In the preprint, the authors describe 20 patients with “provocative entrail illness” (read: inflammatory bowel disease) who are described in detail. They all had a 3-day sickness, they all had “irregular stomach torment alongside discontinuous ridiculous stools as of late”, and they had all been in contact with “youngsters” two days earlier. Hmmm, all 20 of them?

Then their blood test results are not given as average values, but as very specific measurements: “Blood tests upon the arrival of affirmation showed a C-responding protein of 86 mg/L, a typical white platelet count and lack of iron frailty (hemoglobin 110 g/L). Other lab discoveries like liver and pancreas chemicals, creatinine, urea and electrolytes were ordinary. Egg whites was low (26 g/L) as it was during earlier weeks.

This sounded more like a single blood test, rather than the result from a set of 20 patients.

With some sleuthing, it wasn’t hard to find the original text. Remember, text with tortured phrases is plagiarized text, so translating the text back into regular biomedical expressions could lead you to the source paper.

Here, the source paper was a case report about a 15-year old IBD patient, published by Orfei et al. in BMJ Case Reports, in 2019, DOI: 10.1136/bcr-2018-227228. The authors of the 2023 medRxiv preprint appear to have taken the 2019 case report to make it sound like a set of 20 patients.

Here is a side-by-side comparison of the 2019 BMJ Case Reports paper (left) and the 2023 medRxiv preprint (right). I have color-coded some sentences to help with the navigation. Can you spot the stray “her” that the preprint authors left in by accident?

Left:
Text from Martina Orfei et al., BMJ Case Rep (2019)
DOI: 10.1136/bcr-2018-227228. Right: text from
Baqir Ali Khalid et al., medRxiv Preprint (2023)
DOI: 10.1101/2023.02.05.23285412

Copied data from National Health Interview Survey

The preprint continues with “data” collected from “20 patients”. Tables 1 and 2 list patient characteristics such as smoking status, body mass index, and migraine occurrence.
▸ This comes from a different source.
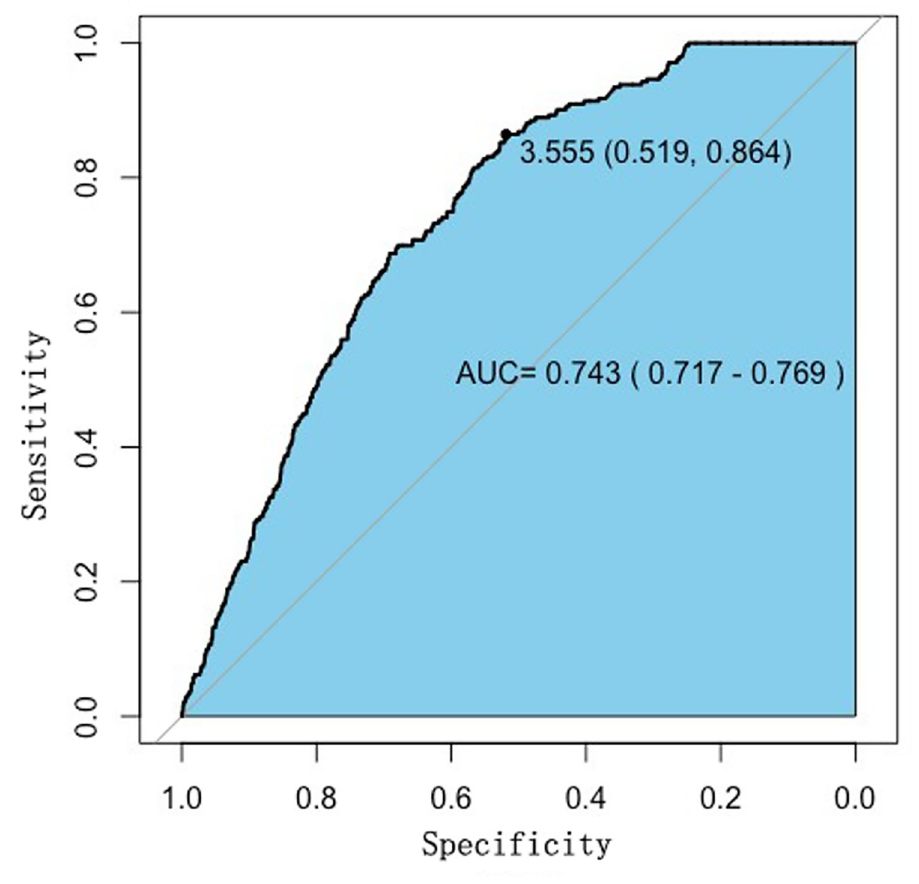
Fig 1. ROC curve analysis of preoperative Neutrophil/lymphocyte ratio for the occurrence postoperative AKI.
Interestingly, the text reads “The overall age-adjusted prevalence of migraine or severe headache was 15.4% (n = 9,062)
and of IBD was 1.2% (n = 862).
” With only 20 patients in the study, those are unexpected n’s.

Using some of the numbers in Table 1, I could easily find the source of the data. All values were identical to those in Yong Liu et al., Headache (2021), DOI: 10.1111/head.14087, a study carried out on 60,436 US adults who participated in the 2015 and 2016 National Health Interview Survey. That’s a lot more than 20 patients!

Here’s a side-by-side comparison of the NHIS 2021 data and the 2023 preprint. The values are all identical.

Comparison of data found in Yong Liu et al., Headache (2021), DOI: 10.1111/head.14087 (left) and Baqir Ali Khalid, medRxiv (2023), DOI: 10.1101/2023.02.05.23285412 (right).

There are probably other scientific papers that were used to generate this preprint, but the evidence seems clear. Patient data was copied from two older sources, then the copied text was synonymized to avoid plagiarism.

You can find my analysis here on PubPeer. I also left a comment on the medRxiv website, and also notified the preprint server organizers of this tortured phrases pearl.